Abstract
Melanocytic matricoma is a rare dermal tumor that typically presents on the sun-damaged skin of older patients. While there is controversy in the literature regarding the proper characterization of this tumor, there are certain histological and immunohistochemical features that have been described. This report presents a case of melanocytic matricoma with several unusual features that were initially feared to be malignant melanoma. Careful histologic and immunohistochemical analysis was required to rule out malignant melanoma and make the correct diagnosis. Given the rarity of melanocytic matricoma and the potential for it to mimic malignant melanoma, it is important for pathologists to keep melanocytic matricoma on the differential and be aware of the clinical, histological, and immunohistochemical features of this tumor.
Keywords: melanoma, dermal tumor, immunohistochemistry staining, histology, melanocytic matricoma
Introduction
Melanocytic matricoma is an extremely rare, biphasic tumor that presents most commonly as a pigmented papule on the sun-damaged skin of older patients [1]. It was first described by Carlson et al. in 1999 as a biphasic tumor harboring both melanocytic and epithelial components [2]. Histology typically shows a nodule within the dermis that contains beta-catenin-positive/LEF1-positive basaloid (blue) matrical cells, shadow (ghost) cells, and dendritic melanocytes that are deeply pigmented [1,3]. Melanocytic matricomas have histopathological and molecular features closely related to pilomatricomas; in fact, there have been attempts to redefine melanocytic matricoma as a special variant of pilomatricoma [1,4]. This report presents a case of melanocytic matricoma and discusses its potential to mimic malignant melanoma.
Case presentation
The patient was a 64-year-old male with Fitzpatrick skin type III and a dermatologic past medical history most significant for nodular basal cell carcinoma on the left zygoma that was treated with complete excision and an actinic keratosis that was treated with 5% fluorouracil. The patient reported medium lifetime sun exposure and stated that he burns easily; however, the patient denied a history of blistering sunburns. The patient denied a history of artificial tanning bed use and stated that he practiced sun safety, including wearing sunscreen, hats, and sunglasses while outdoors. On routine skin examination, there was a newly noted lesion on the left forehead that had been present for the last few weeks. Dermatoscope examination revealed a pigmented blue/black lesion measuring approximately 1 mm. Initial differential diagnoses included pigmented basal cell carcinoma, early evolving melanoma, and benign blue nevus. Four weeks after identification, the lesion was excised using a 2 mm punch blade. The patient was discharged in good condition and with instructions for follow-up care.

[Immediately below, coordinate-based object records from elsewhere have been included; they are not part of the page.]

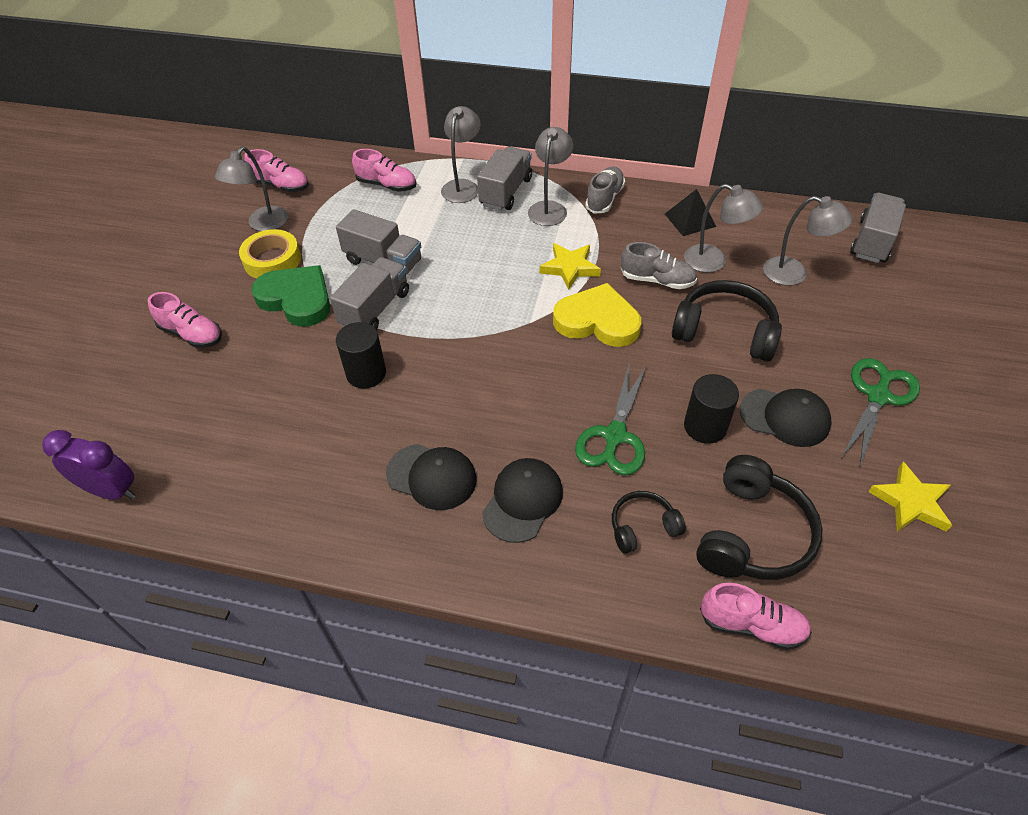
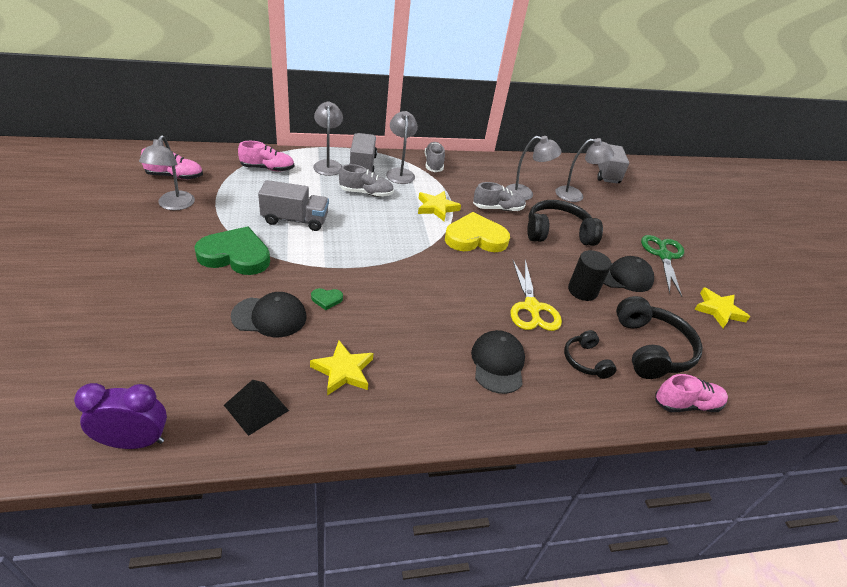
camera: 30 degrees left, 10 degrees down
pink shoe [148,292,222,348] -> none
yellow tape [239,229,301,278] -> none
grey truck [330,257,409,330] -> none
black cylinder [336,322,386,388] -> green heart [311,288,343,310]
black cap [386,444,477,510] -> black cap moved to [231,292,306,337]
green scissors [575,362,647,475] -> yellow scissors [511,260,562,331]
black headphones [612,491,686,554] -> black headphones turned 60 degrees counterclockwise [564,330,617,379]
black pyramid [665,189,716,236] -> black pyramid moved to [224,380,289,436]
none -> yellow star [310,340,374,395]
none -> grey shoe [339,164,394,197]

The sample was received in formalin and presented grossly as a tan, wrinkled, circular portion of skin measuring about 2 mm in diameter and excised to a depth of 3 mm. The sample displayed an eccentric slightly smaller than 2 mm purple-brown, ovoid lesion that was <1 mm of the closest surgical margin. Microscopically, the epidermis was unremarkable. Within the dermis, there was a small round neoplasm (slightly smaller than 2 mm) with a central small area of shadow cells surrounded by basaloid epithelial proliferation with peripheral patches of melanin pigment deposition in atypical epithelioid cells (Figure 1). Moderate pleomorphism and hyperchromatism with increased mitotic activity (up to 6 mitoses/high power field average 3-4 mitoses/high power field) were observed predominantly in the non-pigmented epithelial cells and there was a clear-cut abrupt transition of basaloid (blue) cells into shadow cells (Figures 2-4). Immunohistochemical analysis showed that basaloid (blue) epithelial cells were positive for EMA, LEF1 (Figure 5A), beta-catenin (also positive in pigmented cells; Figure 5B), and p16 (also positive in pigmented cells; Figure 5C). Melan-A (Figure 5D), Sox10 (Figure 5E), HMB-45, p16 (Figure 5C), and beta-catenin (Figure 5B), were positive in the areas with melanin pigment. PRAME, adipophilin, and androgen receptors were all negative in the neoplasm. The Ki-67 labeling index was approximately 80% in the entire tumor (Figure 5F). A diagnosis of melanocytic matricoma was made. The lesion site was conservatively re-excised because of the close proximity of the lesion to the margin of the biopsy specimen and no further lesion was seen in the re-excised specimen.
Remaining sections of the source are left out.